Another fact which enhances the interest of this place is the propinquity of the celebrated Satta-paṇṇi cave (p. 55), where the Buddhist brotherhood first assembled after their leader’s death.

_Ṡrāvastī._

Ṡrāvastī (Pāli, Sāvatthī), sometimes spelt Ṡrāvasti, has been identified by General Cunningham with a place now called Sāhet-Māhet, about fifty-eight miles north of Ajūdhyā in Oudh. The town is said to derive its name from the fact that it was built by a certain King Ṡrāvasta. Other native authorities derive it from a Ṛishi named Sāvattha, who is said to have resided there. It was certainly the ancient capital of Kosala (Oudh), and was ruled over by King Prasena-jit (Pāli, Pasenadi), who was Gautama’s contemporary. Moreover, it was the Buddha’s favourite place of retreat[205] during the rainy seasons (p. 48 of this volume), about half of his Vassas having been spent there[206] in the Jeta-vana monastery built for him by the wealthy merchant Anātha-piṇḍika (Anepidu), sometimes called Su-datta.

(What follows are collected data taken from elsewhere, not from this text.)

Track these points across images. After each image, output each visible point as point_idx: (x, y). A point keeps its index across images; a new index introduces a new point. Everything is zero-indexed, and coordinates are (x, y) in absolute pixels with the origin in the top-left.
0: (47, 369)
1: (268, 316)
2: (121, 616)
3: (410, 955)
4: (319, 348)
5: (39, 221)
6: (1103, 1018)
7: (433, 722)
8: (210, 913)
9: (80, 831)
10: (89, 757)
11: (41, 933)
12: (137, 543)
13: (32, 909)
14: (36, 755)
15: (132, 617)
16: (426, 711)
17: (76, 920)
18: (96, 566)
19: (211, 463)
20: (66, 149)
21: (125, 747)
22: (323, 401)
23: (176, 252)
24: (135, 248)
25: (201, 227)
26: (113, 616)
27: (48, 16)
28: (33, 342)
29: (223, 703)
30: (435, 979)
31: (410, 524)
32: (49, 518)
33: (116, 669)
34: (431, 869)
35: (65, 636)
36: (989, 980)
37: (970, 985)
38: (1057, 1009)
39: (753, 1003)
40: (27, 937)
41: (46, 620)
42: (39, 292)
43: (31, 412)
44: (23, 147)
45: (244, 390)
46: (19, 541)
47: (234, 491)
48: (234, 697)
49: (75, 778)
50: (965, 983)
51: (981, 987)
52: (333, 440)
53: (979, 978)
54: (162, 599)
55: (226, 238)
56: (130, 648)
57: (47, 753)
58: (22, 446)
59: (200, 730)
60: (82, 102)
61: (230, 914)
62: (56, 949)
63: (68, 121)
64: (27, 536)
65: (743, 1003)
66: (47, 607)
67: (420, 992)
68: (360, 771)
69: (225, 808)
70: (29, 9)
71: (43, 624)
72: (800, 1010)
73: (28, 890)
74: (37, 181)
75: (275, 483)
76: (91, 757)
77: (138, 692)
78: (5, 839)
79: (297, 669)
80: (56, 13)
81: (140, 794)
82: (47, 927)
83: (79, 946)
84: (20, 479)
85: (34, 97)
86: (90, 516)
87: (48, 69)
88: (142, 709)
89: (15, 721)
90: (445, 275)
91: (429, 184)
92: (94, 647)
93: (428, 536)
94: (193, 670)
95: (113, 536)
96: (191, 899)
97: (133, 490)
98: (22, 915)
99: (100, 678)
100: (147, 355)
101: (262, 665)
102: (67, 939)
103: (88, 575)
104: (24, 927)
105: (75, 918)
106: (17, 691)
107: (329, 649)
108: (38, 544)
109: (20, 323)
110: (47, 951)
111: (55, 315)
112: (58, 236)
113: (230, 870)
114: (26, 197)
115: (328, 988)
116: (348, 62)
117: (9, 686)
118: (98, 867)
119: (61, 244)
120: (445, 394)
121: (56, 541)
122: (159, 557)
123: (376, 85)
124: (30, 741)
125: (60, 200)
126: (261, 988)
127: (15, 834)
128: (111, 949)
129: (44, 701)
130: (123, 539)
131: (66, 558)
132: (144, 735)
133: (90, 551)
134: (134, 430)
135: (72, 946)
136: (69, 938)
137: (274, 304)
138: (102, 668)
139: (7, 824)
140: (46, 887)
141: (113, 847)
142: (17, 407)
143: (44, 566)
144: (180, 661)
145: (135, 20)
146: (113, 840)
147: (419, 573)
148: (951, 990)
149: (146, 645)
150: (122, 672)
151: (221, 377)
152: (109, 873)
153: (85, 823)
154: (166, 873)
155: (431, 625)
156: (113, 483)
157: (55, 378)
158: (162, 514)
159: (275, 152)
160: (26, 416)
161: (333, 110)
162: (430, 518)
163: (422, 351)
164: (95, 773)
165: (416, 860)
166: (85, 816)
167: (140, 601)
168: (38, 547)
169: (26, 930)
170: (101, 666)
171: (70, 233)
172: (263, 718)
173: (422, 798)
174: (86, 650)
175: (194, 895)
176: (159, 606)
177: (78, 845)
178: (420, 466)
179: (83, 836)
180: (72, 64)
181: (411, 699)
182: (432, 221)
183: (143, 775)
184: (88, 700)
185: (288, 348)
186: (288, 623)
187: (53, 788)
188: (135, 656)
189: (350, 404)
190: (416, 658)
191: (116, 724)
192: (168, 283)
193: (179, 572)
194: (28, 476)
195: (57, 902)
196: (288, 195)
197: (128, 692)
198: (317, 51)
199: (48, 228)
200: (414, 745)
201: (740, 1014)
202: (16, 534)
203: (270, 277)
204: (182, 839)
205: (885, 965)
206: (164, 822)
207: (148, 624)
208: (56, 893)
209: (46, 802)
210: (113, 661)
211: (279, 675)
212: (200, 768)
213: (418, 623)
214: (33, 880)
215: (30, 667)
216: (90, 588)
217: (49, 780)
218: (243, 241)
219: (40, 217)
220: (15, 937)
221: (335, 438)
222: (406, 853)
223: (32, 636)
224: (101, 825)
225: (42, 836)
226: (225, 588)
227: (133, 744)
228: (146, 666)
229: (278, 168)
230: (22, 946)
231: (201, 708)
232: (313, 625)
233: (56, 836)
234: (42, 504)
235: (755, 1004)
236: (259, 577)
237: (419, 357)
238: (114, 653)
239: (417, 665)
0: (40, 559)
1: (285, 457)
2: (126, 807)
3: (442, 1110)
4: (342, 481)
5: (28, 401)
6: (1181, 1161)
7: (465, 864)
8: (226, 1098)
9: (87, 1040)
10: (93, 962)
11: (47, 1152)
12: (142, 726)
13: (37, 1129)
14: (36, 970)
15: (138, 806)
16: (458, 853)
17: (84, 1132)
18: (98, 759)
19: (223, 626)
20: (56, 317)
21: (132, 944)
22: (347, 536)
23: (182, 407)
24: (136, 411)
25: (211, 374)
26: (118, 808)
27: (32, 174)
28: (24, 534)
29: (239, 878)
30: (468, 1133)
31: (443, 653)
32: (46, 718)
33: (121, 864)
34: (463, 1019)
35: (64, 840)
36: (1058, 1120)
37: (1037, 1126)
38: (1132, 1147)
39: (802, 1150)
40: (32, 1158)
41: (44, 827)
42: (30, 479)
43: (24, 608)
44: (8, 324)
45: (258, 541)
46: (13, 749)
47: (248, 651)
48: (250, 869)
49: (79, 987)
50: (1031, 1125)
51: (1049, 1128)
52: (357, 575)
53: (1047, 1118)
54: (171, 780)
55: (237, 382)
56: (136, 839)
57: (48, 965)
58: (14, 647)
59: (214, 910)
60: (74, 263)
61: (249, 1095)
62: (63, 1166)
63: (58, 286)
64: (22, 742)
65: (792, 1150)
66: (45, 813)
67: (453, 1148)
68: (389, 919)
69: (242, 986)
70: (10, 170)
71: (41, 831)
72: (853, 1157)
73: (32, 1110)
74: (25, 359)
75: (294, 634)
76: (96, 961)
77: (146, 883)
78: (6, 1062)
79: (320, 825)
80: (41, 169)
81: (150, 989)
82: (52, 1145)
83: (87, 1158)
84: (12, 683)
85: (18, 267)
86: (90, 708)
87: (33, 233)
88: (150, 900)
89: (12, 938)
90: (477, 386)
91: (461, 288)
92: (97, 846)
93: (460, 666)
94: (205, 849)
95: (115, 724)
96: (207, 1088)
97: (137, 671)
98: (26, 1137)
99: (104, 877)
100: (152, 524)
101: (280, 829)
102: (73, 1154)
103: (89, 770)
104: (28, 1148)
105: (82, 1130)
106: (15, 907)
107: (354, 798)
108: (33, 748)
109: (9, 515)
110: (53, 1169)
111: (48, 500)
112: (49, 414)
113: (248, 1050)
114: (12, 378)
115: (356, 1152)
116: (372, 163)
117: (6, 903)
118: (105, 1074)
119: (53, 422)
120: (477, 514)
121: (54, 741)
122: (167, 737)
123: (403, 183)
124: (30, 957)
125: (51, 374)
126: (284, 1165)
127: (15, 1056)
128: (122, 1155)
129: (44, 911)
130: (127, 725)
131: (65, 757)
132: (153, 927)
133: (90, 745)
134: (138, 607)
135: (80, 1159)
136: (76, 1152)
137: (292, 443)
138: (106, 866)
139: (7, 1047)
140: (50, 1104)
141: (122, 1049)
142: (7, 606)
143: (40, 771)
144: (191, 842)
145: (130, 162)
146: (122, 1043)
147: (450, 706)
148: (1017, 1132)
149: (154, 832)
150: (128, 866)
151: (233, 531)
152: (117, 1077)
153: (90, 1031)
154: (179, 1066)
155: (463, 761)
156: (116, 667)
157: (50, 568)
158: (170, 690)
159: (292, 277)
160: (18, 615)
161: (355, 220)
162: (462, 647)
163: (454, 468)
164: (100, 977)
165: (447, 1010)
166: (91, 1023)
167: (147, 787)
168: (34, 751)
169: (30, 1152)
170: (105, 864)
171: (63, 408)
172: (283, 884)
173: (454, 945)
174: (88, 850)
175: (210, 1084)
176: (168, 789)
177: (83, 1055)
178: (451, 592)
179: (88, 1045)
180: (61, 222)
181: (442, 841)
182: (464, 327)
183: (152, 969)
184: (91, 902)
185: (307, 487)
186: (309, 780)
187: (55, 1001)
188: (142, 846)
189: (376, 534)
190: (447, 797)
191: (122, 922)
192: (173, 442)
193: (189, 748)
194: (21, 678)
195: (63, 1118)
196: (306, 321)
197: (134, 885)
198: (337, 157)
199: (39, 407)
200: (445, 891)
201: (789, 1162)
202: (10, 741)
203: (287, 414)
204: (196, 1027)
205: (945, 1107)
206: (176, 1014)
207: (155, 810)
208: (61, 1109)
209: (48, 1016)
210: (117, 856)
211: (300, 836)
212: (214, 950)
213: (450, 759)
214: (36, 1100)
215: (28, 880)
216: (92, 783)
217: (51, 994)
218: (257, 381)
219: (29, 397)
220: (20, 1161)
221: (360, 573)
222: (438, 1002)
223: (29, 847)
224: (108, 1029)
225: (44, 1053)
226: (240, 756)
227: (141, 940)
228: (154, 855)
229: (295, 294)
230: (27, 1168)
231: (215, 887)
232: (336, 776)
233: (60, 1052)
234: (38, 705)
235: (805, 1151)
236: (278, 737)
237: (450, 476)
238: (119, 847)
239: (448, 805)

Doubtless on this account Ṡrāvastī was once much resorted to by the Buddha’s followers, and ultimately became an important seat of Buddhist learning.

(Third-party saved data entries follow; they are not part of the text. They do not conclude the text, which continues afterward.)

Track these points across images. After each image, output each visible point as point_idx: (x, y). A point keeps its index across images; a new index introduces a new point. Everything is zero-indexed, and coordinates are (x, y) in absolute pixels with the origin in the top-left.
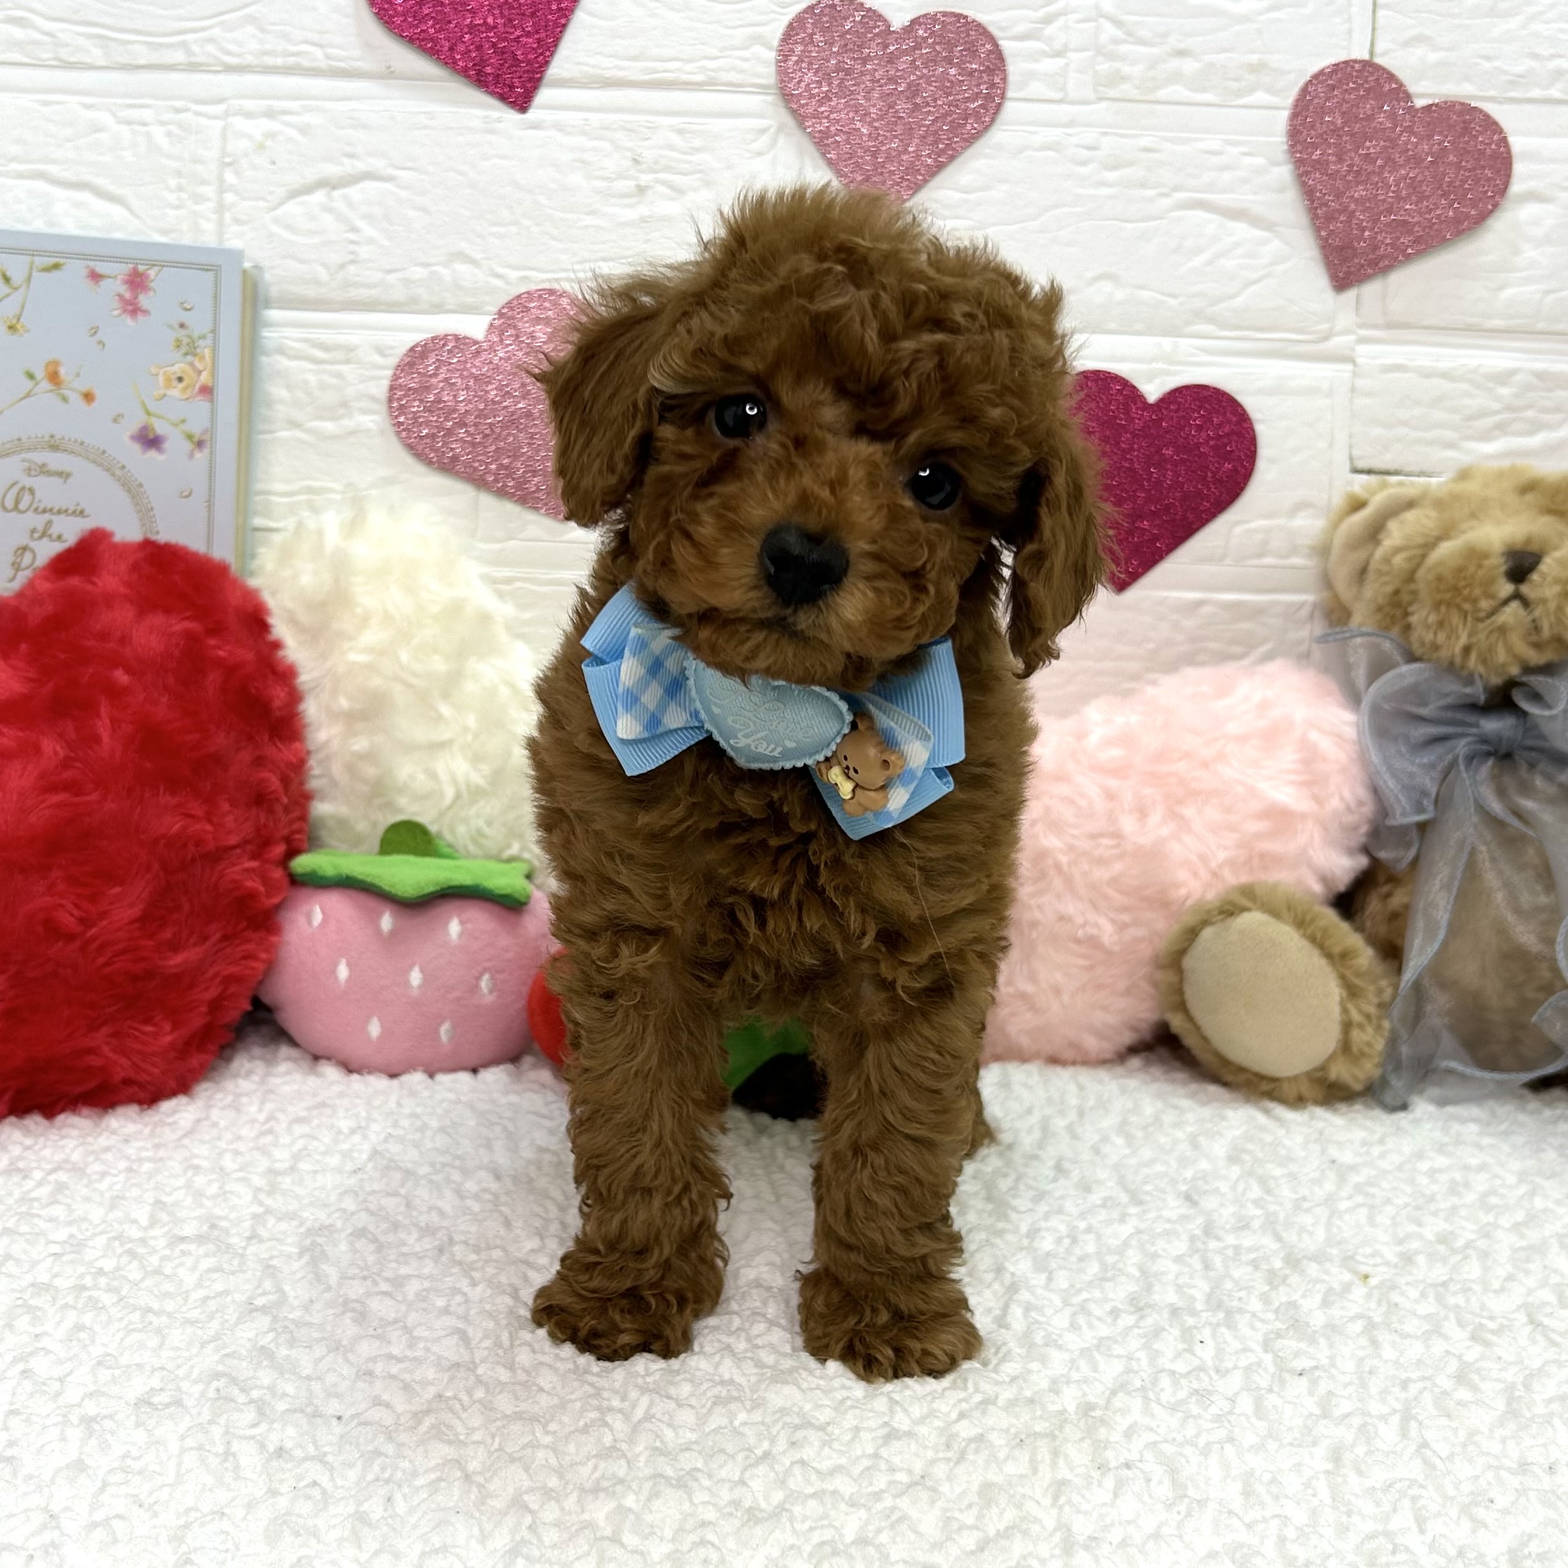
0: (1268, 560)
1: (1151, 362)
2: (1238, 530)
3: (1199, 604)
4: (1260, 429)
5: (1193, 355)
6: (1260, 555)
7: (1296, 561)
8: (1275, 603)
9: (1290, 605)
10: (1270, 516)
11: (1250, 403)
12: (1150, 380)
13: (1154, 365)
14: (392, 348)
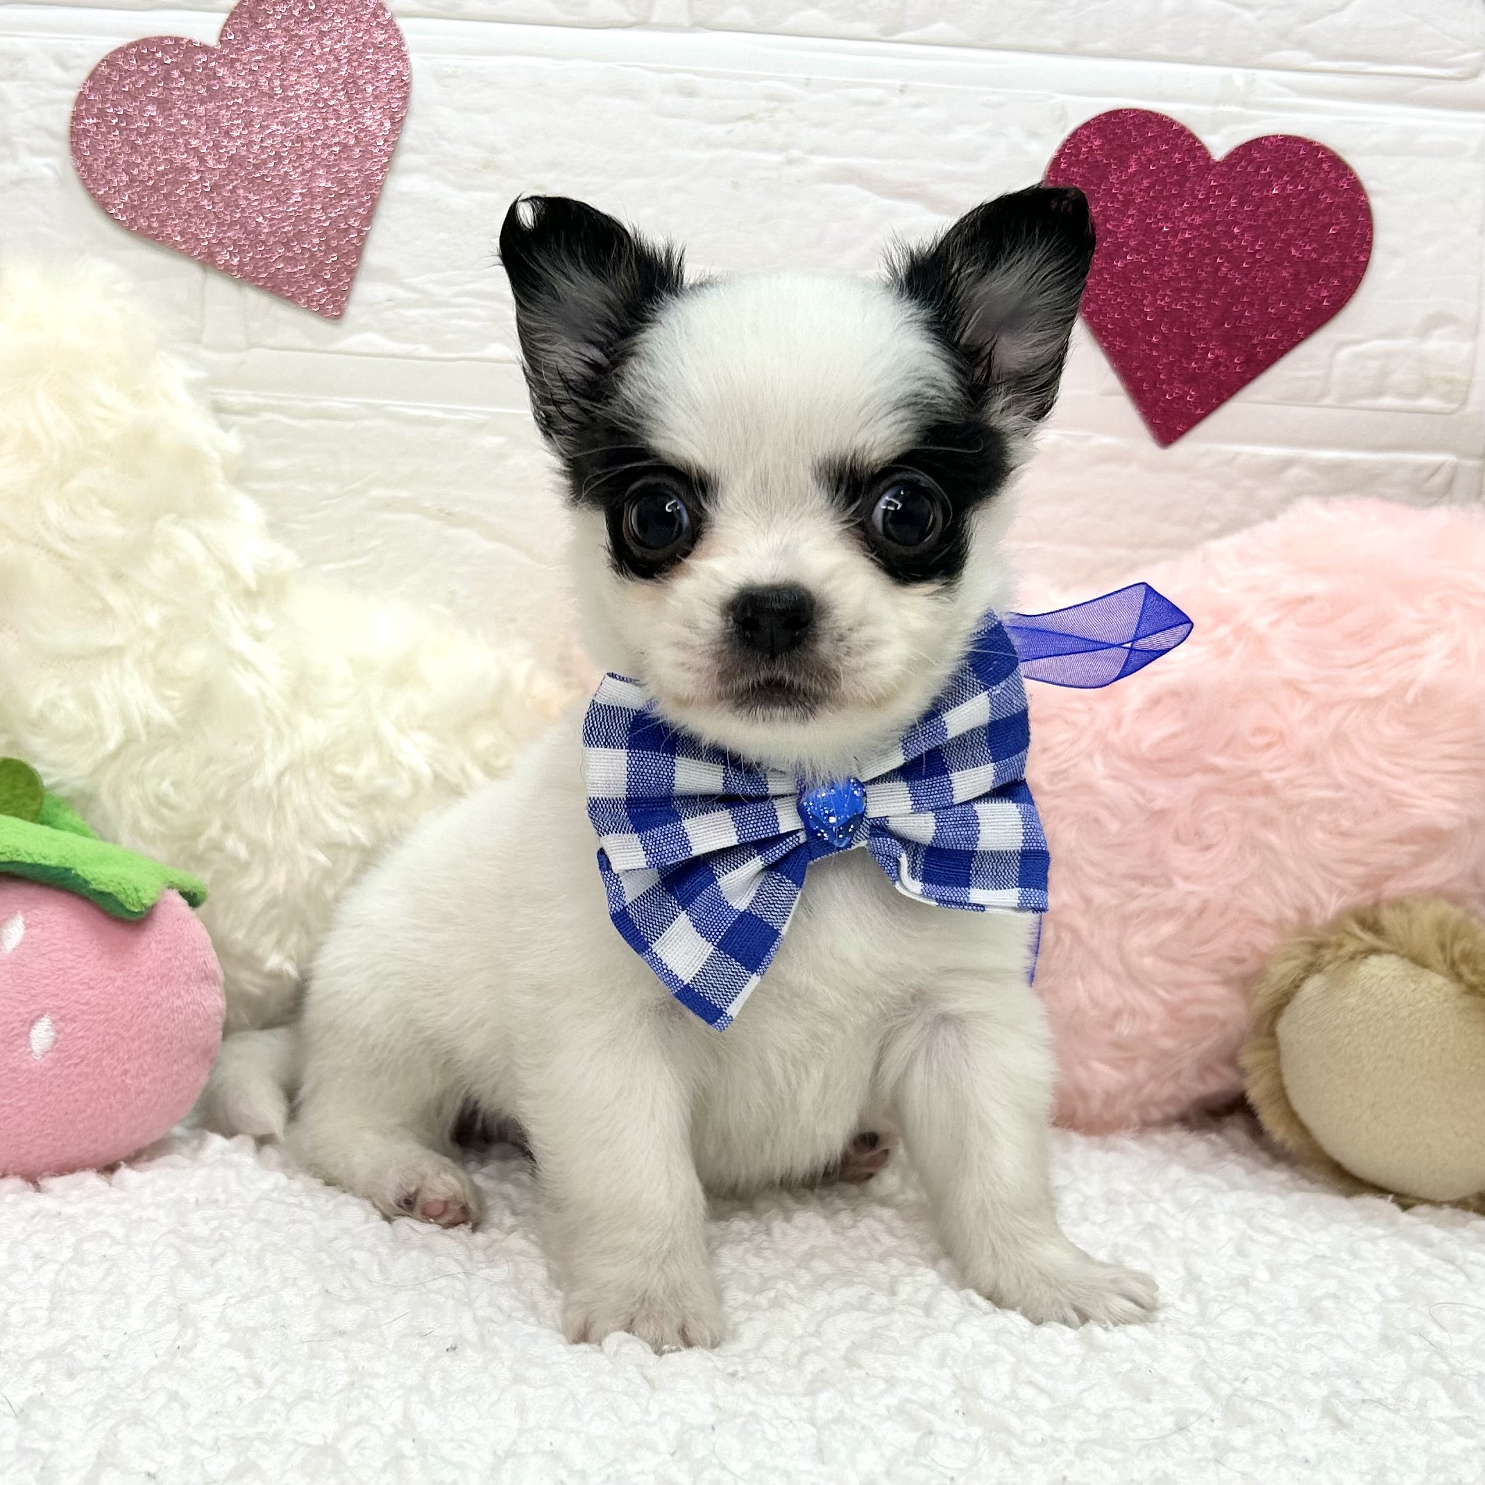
0: (1387, 401)
1: (1217, 102)
2: (1344, 354)
3: (1287, 464)
4: (1377, 205)
5: (1279, 95)
6: (1378, 393)
7: (1427, 402)
8: (1395, 465)
9: (1419, 468)
10: (1392, 334)
11: (1363, 166)
12: (1215, 129)
13: (1221, 108)
14: (78, 56)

The celebrated monastery, the ruins of which still exist, was erected in the garden (vana) of Prince Jeta, who parted with the land to Su-datta on condition that he would cover it with gold coins. This was done, till eighteen krores of coins had been spread out like a pavement on the ground. Both Fā-hien and Hiouen Thsang mention this incident, and the former states that the monastery was seven stories high[207]. The pavement of coins is represented in one of the sculptures belonging to the Stūpa of Bharhut (Cunningham, pp. 84-87), as well as on one of the pillars of Aṡoka’s railing at Buddha-Gayā.